Trisha doesn’t laugh even if she feels like it, because it’s exhilarating – every little thing she noticed, every little odd characteristic, demeanor, it was real. She knew something was off and with the same, disconcerting certainty, she knew from the first moment that it wouldn’t have mattered at all.
“A centuries-old alchemist. How many are we talking about?”
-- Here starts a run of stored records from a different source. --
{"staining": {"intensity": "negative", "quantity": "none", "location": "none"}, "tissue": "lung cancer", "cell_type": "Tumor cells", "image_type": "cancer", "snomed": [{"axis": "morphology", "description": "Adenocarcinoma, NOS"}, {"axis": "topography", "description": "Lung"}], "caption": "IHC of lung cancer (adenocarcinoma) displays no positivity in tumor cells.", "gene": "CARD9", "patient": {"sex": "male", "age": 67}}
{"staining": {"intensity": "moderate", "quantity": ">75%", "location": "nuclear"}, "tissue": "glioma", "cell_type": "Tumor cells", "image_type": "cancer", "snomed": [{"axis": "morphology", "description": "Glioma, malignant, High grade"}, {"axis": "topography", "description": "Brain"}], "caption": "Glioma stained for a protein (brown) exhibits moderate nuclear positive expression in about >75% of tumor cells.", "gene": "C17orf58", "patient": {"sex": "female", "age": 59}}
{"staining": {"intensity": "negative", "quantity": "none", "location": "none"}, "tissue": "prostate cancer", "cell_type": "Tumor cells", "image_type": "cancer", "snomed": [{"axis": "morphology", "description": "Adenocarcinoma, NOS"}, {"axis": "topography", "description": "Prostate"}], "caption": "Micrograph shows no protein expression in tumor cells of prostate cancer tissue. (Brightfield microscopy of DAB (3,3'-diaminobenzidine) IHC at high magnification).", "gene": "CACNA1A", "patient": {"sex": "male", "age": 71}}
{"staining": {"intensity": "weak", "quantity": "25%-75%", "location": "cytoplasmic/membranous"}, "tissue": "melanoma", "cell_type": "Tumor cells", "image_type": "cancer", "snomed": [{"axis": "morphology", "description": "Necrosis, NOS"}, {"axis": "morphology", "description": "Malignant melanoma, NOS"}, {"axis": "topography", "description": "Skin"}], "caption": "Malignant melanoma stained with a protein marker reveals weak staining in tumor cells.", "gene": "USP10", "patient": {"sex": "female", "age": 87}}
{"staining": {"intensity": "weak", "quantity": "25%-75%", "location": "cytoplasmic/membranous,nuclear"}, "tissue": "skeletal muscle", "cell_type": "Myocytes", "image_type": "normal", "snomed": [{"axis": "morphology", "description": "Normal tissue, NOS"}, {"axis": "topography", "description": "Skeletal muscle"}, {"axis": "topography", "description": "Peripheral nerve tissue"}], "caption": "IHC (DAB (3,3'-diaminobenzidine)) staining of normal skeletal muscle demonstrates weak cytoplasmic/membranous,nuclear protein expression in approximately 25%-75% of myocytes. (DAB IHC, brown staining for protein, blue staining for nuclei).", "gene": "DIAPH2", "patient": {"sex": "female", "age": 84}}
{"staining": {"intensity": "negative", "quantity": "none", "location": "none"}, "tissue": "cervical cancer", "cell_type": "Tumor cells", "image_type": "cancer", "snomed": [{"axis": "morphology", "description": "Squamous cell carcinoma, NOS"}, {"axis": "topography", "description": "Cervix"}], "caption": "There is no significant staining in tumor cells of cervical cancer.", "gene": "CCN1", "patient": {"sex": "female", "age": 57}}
“Many. Four. I… it's true, I'm sorry,” he says, eyes wide. “I’m a centuries-old alchemist.”
“So you should get started, it sounds like a very long story,” Trisha says, and she knows she sounds even crazier than the one who has confessed in all seriousness to be four centuries old – that’s four hundred years and Trisha is barely nineteen and nothing makes sense anymore. That’s what Hohenheim said, almost up from his chair, ready to bolt; maybe catch the first train back to central, to disappear into the night for another couple months, half a year, half a century.
And Trisha, she doesn’t want that – she reaches out, grasps at his fingers and squeezes.
“You can’t bail out on me, mister Hohenheim,” she says, and picks the knife up once again. “We still have half a mountain of chestnut to fight. You wouldn’t leave a girl to fend for herself alone, would you?”
Hohenheim gapes, panic still there behind the glasses and shaky breaths until he caves, seated once again, hand trapped inside Trisha’s own.
“I guess I would definitely be a horrible person if I did that, wouldn’t I?”
And Trisha smiles because, whatever incredible, terrible story hides behind that outdated beard and those thick glasses, she can’t make herself believe that Hohenheim’s real not-so-secret identity is that of a gentleman, just a very peculiar one.